▸ Work request 1: In the passage on chromosome 1 trisomy, what phenotypes did the aneuploid individual exhibit that were consistent with chromosome 1 trisomy?
▸ Work request 2: Translate this sentence from the passage on chromosome 1 trisomy into Spanish: "This raises the possibility that the stunting associated with trisomy of chromosome 1 could be linked to the tail end of chromosome 1."
▸ Work request 3: Rewrite the passage on chromosome 1 trisomy from "This raises the" to "(Korbel et al.", substituting "dwarfing" for "stunting".

BEGIN Reading text

Interestingly, the aneuploid individual karyotyped
using whole-genome sequencing (in red in Figure 6)
and determined to be trisomic for all but the tail end of
chromosome 1 exhibited phenotypes consistent with
chromosome 1 trisomy (dark green leaves, shorter leaves,
shorter stature), but the plant overall was much sturdier
than other trisomics of chromosome 1 (data not shown).
This raises the possibility that the stunting associated with
trisomy of chromosome 1 could be linked to the tail end
of chromosome 1. The combination of whole-genome
sequencing and the possibility of obtaining partial
aneuploids or aneuploids containing chromosome abnormalities such as the putative translocation observed in
aneuploid #1 raise the possibility of an in-depth mapping
of loci linked to specific phenotypes. Indeed, studies
similar to those performed on humans (Korbel et al.

END Reading text
BEGIN Data under study

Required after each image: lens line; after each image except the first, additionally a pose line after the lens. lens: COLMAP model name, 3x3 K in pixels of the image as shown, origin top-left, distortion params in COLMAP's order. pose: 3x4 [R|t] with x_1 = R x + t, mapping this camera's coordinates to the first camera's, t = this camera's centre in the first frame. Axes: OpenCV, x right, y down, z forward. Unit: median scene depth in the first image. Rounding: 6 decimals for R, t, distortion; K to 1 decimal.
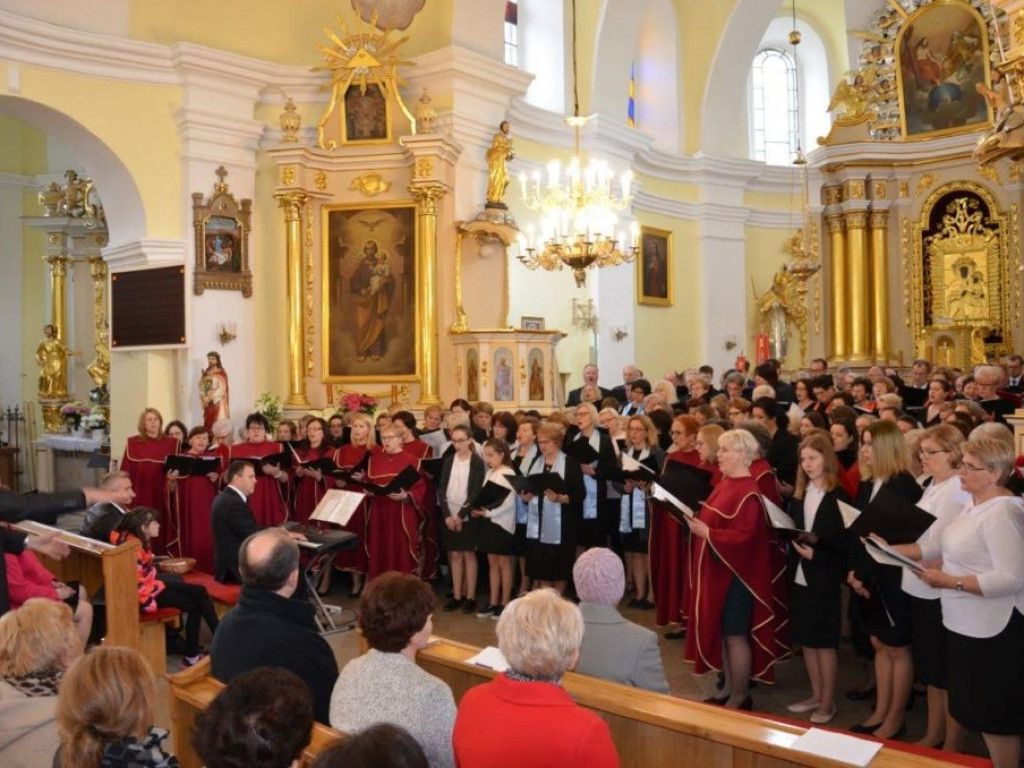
lens RADIAL K [[904.1, 0, 526.6], [0, 904.1, 388.1], [0, 0, 1]] dist [-0.158251, 0.122250]
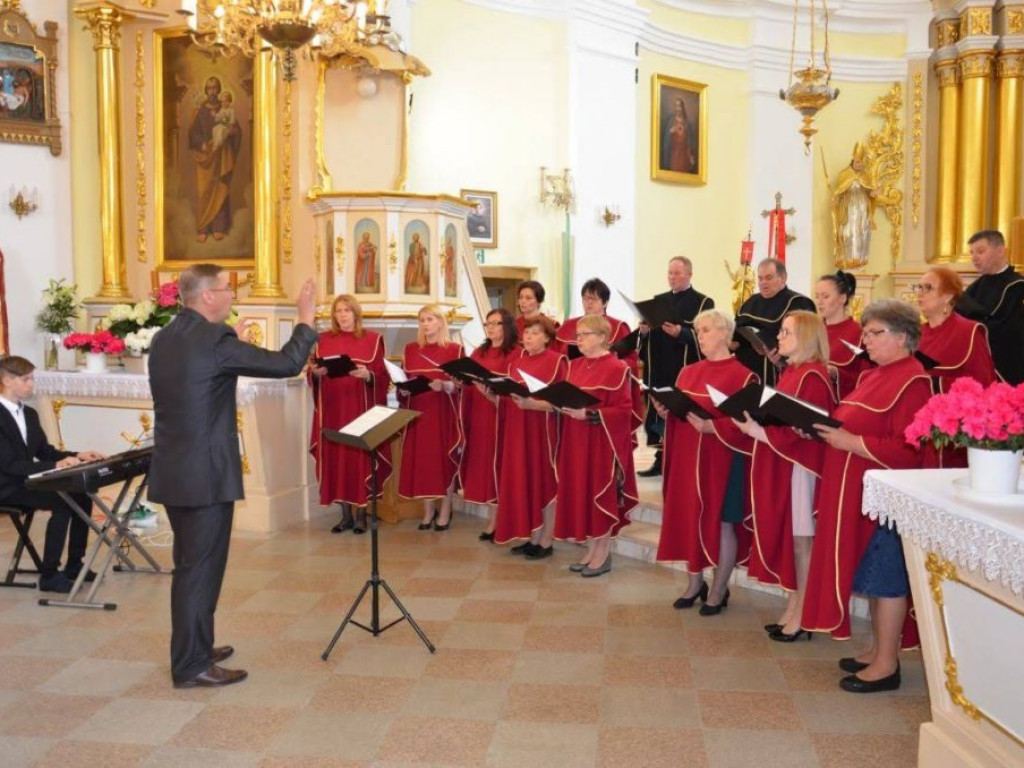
lens RADIAL K [[958.6, 0, 530.0], [0, 958.6, 383.8], [0, 0, 1]] dist [-0.134294, 0.156480]
pose [[0.987120, 0.028812, -0.157368, 0.156623], [-0.017234, 0.997076, 0.074447, 0.018732], [0.159053, -0.070776, 0.984730, 0.197069]]
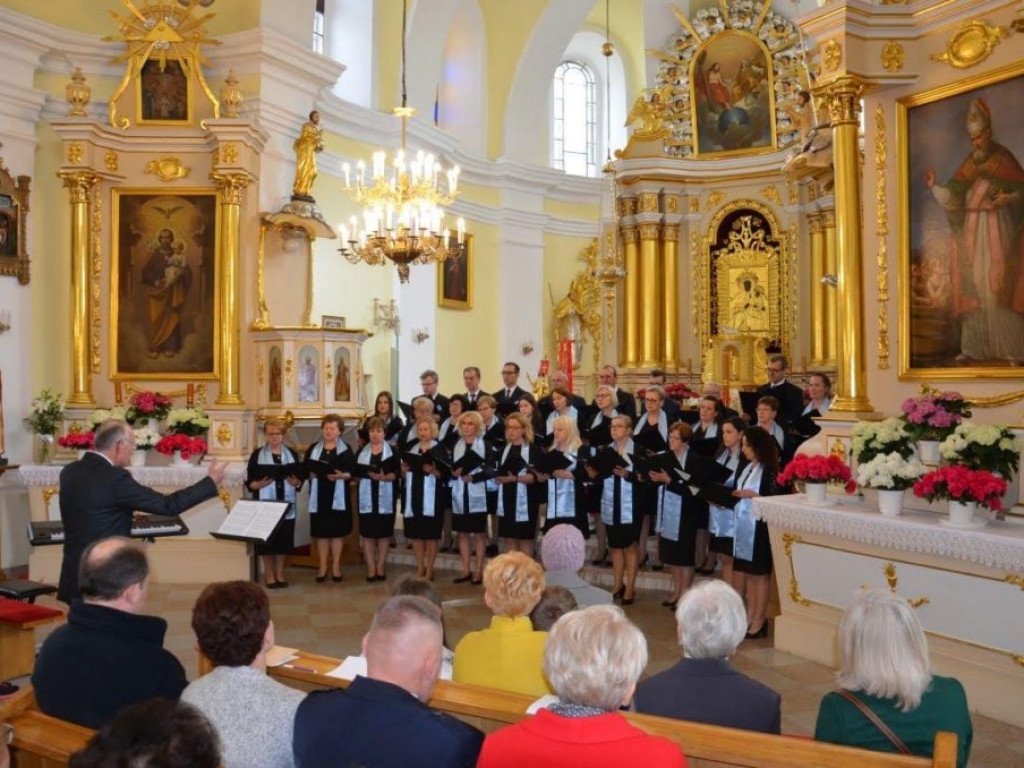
lens RADIAL K [[904.1, 0, 526.6], [0, 904.1, 388.1], [0, 0, 1]] dist [-0.158251, 0.122250]
pose [[0.969894, 0.013109, 0.243176, -0.022610], [-0.011488, 0.999901, -0.008083, 0.003463], [-0.243257, 0.005046, 0.969949, 0.014972]]
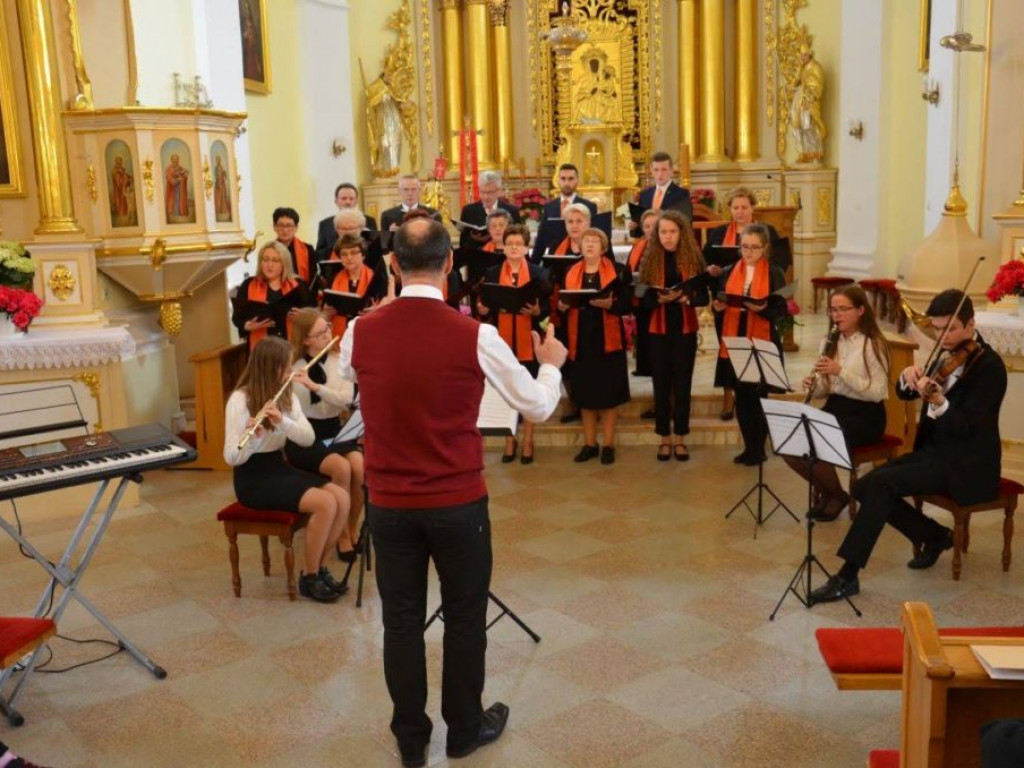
lens RADIAL K [[1039.4, 0, 526.2], [0, 1039.4, 382.1], [0, 0, 1]] dist [-0.091409, 0.161784]
pose [[0.820475, -0.111502, 0.560703, -0.172528], [0.021814, 0.986187, 0.164194, 0.007067], [-0.571266, -0.122486, 0.811574, 0.185634]]
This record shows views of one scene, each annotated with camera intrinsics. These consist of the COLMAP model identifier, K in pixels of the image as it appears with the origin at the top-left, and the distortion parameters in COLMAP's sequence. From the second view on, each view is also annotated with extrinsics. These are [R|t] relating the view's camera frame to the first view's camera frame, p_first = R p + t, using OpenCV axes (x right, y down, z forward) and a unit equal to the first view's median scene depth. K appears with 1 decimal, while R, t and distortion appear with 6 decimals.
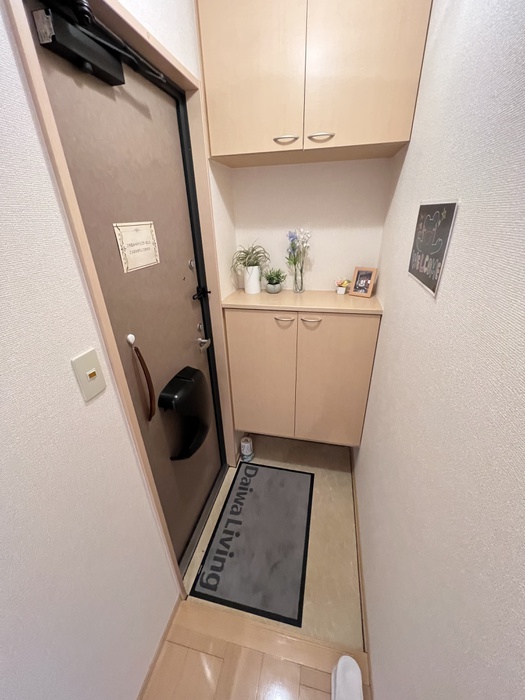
lens RADIAL K [[279.5, 0, 263.9], [0, 279.5, 349.0], [0, 0, 1]] dist [0.001229, 0.000044]
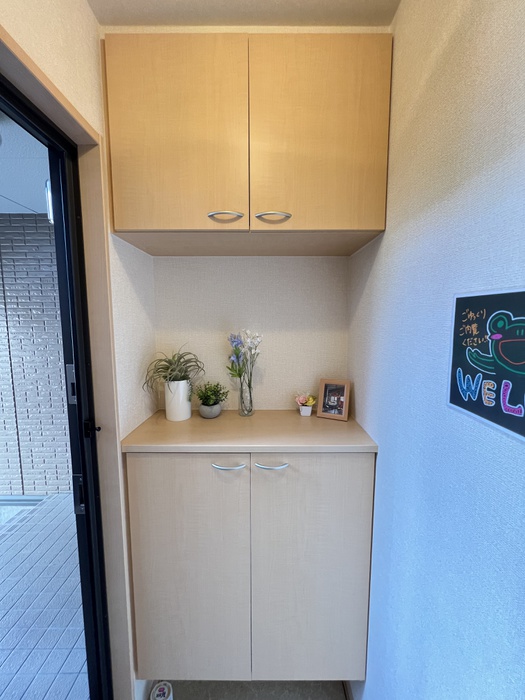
lens RADIAL K [[279.5, 0, 263.9], [0, 279.5, 349.0], [0, 0, 1]] dist [0.001229, 0.000044]
pose [[0.974671, 0.001954, 0.223636, 0.010373], [0.073157, 0.942163, -0.327072, -0.133939], [-0.211341, 0.335148, 0.918156, 0.313738]]
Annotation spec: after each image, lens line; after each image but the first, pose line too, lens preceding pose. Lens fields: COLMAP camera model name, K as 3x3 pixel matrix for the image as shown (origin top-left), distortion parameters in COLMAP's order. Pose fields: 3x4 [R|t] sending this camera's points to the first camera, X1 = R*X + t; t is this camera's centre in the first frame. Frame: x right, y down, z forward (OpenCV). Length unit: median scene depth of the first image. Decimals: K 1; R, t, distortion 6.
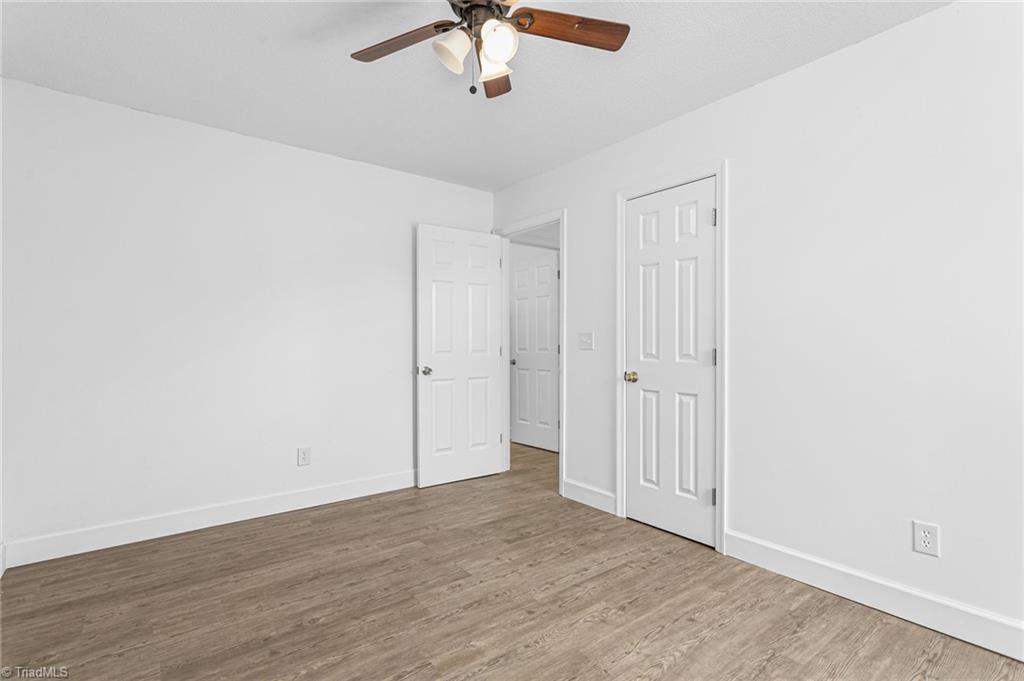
lens RADIAL K [[486.4, 0, 511.7], [0, 486.4, 339.2], [0, 0, 1]] dist [0.001732, 0.001601]
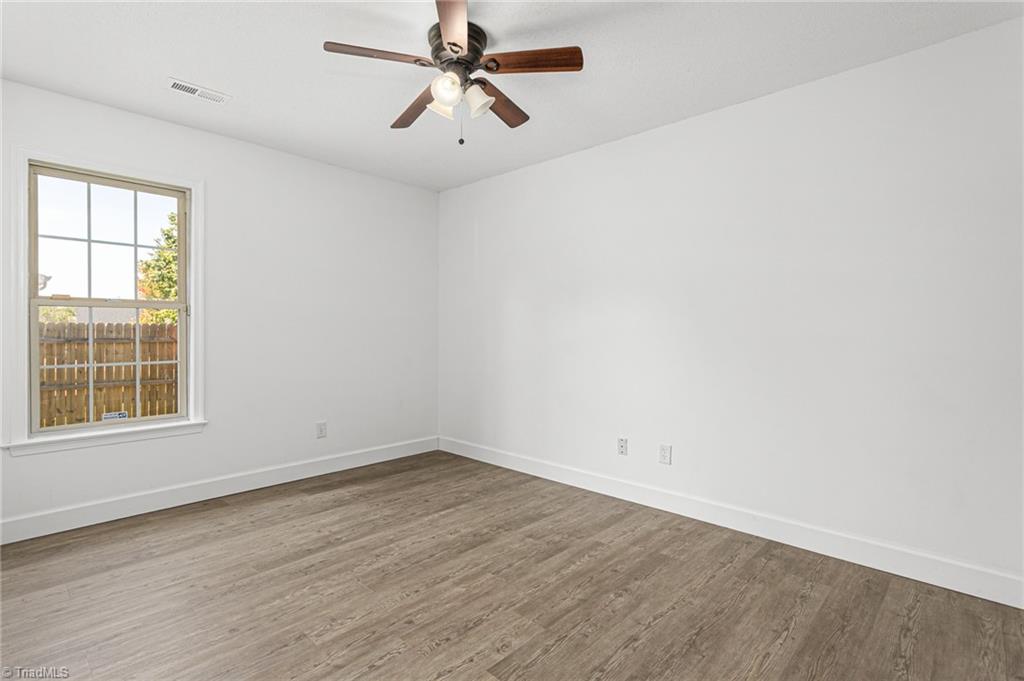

END Data under study

▸ Answer area 1: Dark green leaves, shorter leaves, and shorter stature.

▸ Answer area 2: Esto plantea la posibilidad de que el retraso del crecimiento asociado a la trisomía del cromosoma 1 pudiera estar vinculado al extremo terminal del cromosoma 1.

▸ Answer area 3:
This raises the possibility that the dwarfing associated with
trisomy of chromosome 1 could be linked to the tail end
of chromosome 1. The combination of whole-genome
sequencing and the possibility of obtaining partial
aneuploids or aneuploids containing chromosome abnormalities such as the putative translocation observed in
aneuploid #1 raise the possibility of an in-depth mapping
of loci linked to specific phenotypes. Indeed, studies
similar to those performed on humans (Korbel et al.